To many a tropical ecologist this is not a problem. Simply drop your sweaty trousers, pick a suitably unprickly leaf (better to do the old back-of-the-hand test rub before committing sphincterally), squat and crap while the gibbons howl above.

But to us dung beetle trapping researchers–we strange folk whose scientific output correlates so tightly with both our fibrous input and our capacity to direct our buttocks towards a spare Tupperware whenever the need to defecate arises–shitting in the forest just seems like such a waste.

But I was desperate. So it was with tangible self-loathing that I proceeded to fertilise the roots of a dipterocarp tree–I believe it was a Parashorea malaanonan.

Anyway, fast forward several minutes, I’m walking through the forest, and I start to feel that something isn’t quite right. In fact, it’s not quite right in exactly the place one wouldn’t want it to be not quite right. And if that last sentence sounds like a double negative, then let me state it in no uncertain terms.

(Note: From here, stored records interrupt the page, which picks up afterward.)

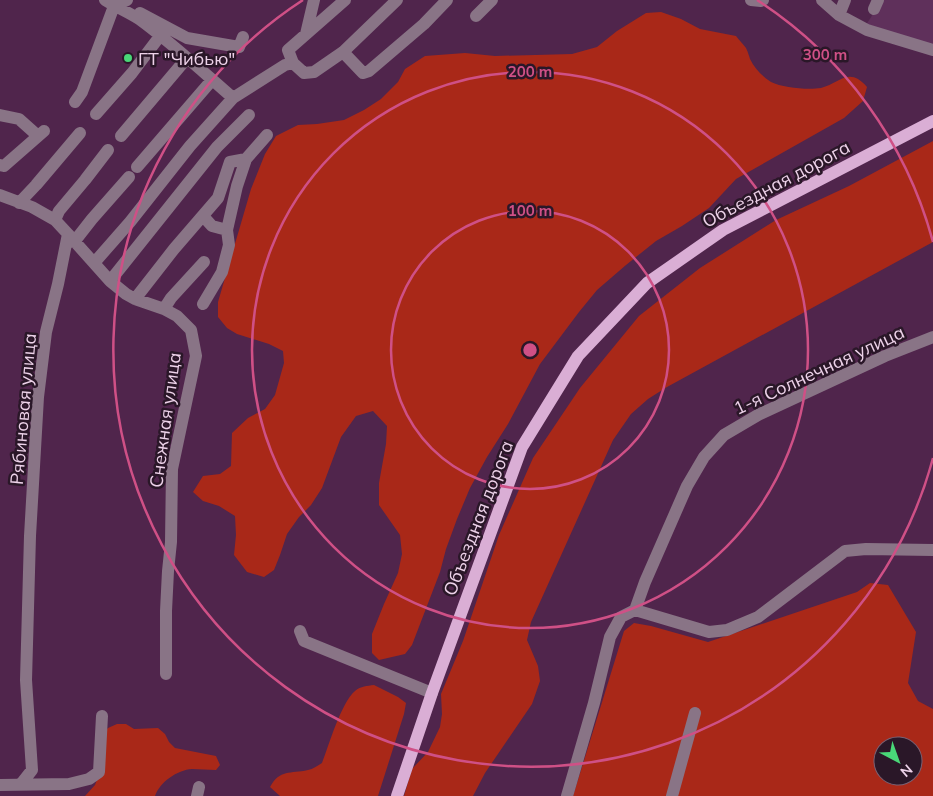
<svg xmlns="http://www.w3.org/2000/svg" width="933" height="796" viewBox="0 0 933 796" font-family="Mulish,sans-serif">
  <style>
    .built { fill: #5f305b }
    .green { fill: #a92818; fill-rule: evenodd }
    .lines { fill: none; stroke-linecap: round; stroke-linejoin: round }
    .minor { stroke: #897486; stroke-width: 12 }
    .major { stroke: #daaed5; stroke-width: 12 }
    .ring { fill: none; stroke: #cf5086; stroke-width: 2.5 }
    .poi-dot { fill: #49d778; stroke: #2a1728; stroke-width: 2 }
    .labels { text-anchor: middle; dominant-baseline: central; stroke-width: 5; stroke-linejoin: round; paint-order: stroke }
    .poi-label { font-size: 18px; fill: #edd2e9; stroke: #2a1728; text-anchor: start }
    .street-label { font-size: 18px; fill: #edd2e9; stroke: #2a1728 }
    .centre { fill: #cf5086; stroke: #2a1728; stroke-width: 2.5 }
    .ring-label { font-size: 15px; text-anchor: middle; font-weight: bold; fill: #cf5086; stroke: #2a1728; stroke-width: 5; stroke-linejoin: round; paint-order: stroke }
  </style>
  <rect width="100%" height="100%" fill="#50254c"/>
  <!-- built -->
  <path class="built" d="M882,0H933V46L866,25Z"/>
  <!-- green -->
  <path class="green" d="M661,12L681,19L700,29L736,36C739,40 743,44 746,48C748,52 749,56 750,59C755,69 762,76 771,82C783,88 808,90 821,88C840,83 849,66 867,87L863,101L844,118L736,179L709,208L682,226L656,241L626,265L597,290L579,312L540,364L508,424L487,457L470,488L457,519L446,549L440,572L412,645L405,654L379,660L372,653V634L384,604L398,573L402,554L400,535L379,505V483L386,444L387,426L373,411L356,416L341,437L322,488L311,505L299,517L287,534L280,555L274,570L264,577L247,572L234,555L236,535L235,516L219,506L203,501L193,492L203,476L220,474L231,466L232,433L248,418L265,409L275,395L284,363L283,351L269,344L237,334L227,328L218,317V302L251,189L265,154L276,136L298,125L317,124L344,120L364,110L381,99L398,82L405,69L425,56L465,53L495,56L572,54L597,47L617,31L646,13Z
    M933,141V242L667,387L648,399L631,414L613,440L531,622L527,640L538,666L540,681L532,704L485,773L473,796H404L412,769L428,752L440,727L442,714L441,694L463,641L499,535L533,458L580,388L639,316L700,268L776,220L849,186Z
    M870,583L888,585L916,632L908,683L918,701L933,709V796H573L624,631L634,623L651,626L708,642L857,592ZM883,746H913V776H883Z
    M374,685L398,697L406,703L404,714L378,796H280L270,787C280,769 290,774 308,770C313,769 317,766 322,763C329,745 341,703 355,691C361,686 367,686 374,685Z
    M117,724H126L134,729L158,728L165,734L169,742L175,748L216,756L220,765L216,770C208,770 200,769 192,769C177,770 160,782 155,796H85L95,785L99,774L102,735L108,728Z"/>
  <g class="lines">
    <!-- minor -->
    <path class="minor" d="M105,0C116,7 128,12 139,19C172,43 202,71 233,98
      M345,0L288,50L293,63L304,73L314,72L343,52L397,0
      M751,0L761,1L763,0
      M822,0L839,15L867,30L933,50
      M874,9L878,0
      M140,13L187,38L239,47L243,37
      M839,15L845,0
      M476,16L492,0
      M306,34L314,0
      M343,52L363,73L369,71L424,24L447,0
      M75,102L82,92L114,6L127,0
      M96,114L132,73L160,36
      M0,115L19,119L38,136
      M121,136L187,58
      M0,165L4,166L44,131
      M137,167L212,80
      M0,195L32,207L55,220L68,234L58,284L46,332L38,397L30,536L26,680L32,770L21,784
      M19,203L36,185L80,133
      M203,216L212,226L227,230
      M55,220L59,211L85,180L108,150
      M68,234L110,281L126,294L135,299L164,309L177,316L191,330L196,356L172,469L171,542L168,571L166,611V674
      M74,242L92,219L129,177
      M94,263L130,222L190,146L233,98L285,65L293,63
      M110,281L217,147L249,115
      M135,299L174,249L218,198L230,162L246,159
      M203,304L222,272L229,245L227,230L237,186L246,159L267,135
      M164,309L171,298L204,262
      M635,610L709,632L727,630L758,617L845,551L866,549L933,550
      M300,631L304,641L432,693
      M0,785L69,784L89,779L99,772L102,716
      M197,796L199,787
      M567,796L594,703L610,637L621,617L635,610L645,582L687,486L704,457L724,435L758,415L885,356L933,337
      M672,796L695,713"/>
    <!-- major -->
    <path class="major" d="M397,796L432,693L522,447L578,356L647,283L723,230L933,121"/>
  </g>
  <!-- distance rings -->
  <g class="ring">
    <circle cx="530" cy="350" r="139"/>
    <circle cx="530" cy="350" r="278"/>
    <path d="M933 458A417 417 0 1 1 303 0M757 0A417 417 0 0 1 933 242"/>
  </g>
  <!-- markers -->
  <circle class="poi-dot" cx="128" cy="58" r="5"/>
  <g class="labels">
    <!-- poi labels -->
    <g class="poi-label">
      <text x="138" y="58">ГТ "Чибью"</text>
    </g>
    <!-- street labels -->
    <g class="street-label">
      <text transform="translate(776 184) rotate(-28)">Объездная дорога</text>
      <text transform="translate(819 370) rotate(-25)">1-я Солнечная улица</text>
      <text transform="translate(23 409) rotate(-85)">Рябиновая улица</text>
      <text transform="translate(165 420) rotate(-82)">Снежная улица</text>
      <text transform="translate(478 518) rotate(-69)">Объездная дорога</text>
    </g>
  </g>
  <circle cx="530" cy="350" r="8" class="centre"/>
  <g class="ring-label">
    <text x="825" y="60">300 m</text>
    <text x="530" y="77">200 m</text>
    <text x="530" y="216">100 m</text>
  </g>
  <!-- north arrow -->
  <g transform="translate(898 761) rotate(139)"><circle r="24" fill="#2a1728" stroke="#786275"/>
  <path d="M0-4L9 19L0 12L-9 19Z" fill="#49d778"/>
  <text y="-8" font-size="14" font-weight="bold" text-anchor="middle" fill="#edd2e9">N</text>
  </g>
</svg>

I glanced down my boxers once. I did so again. I was double positive. There was a leech on my willy.

What one should do upon making such an unfortunate discovery is not well documented. I went through what I assume to be the best available advice: three or four seconds of absolute horror, a deep breath and then a hand-plunge down into my nether regions.

But this slippery bastard (here, I’m referring of course to the Common ground leech, Haemadipsa zeylanica) just would not prise free. So, at this point, I change tact. I pull my trousers and boxers past my knees so as to better see my nemesis and pray to the hornbills above that my research assistant does not choose this, of all moments, to turn back and ask why I’m lagging behind.

With the benefit of close scrutiny, I succeed in dislodging my unwanted passenger. I catch up with my research assistant and tell them what has just happened.

And that, I like to imagined is how the sentence “I had a sodding leech on my todger” was introduced to Borneo.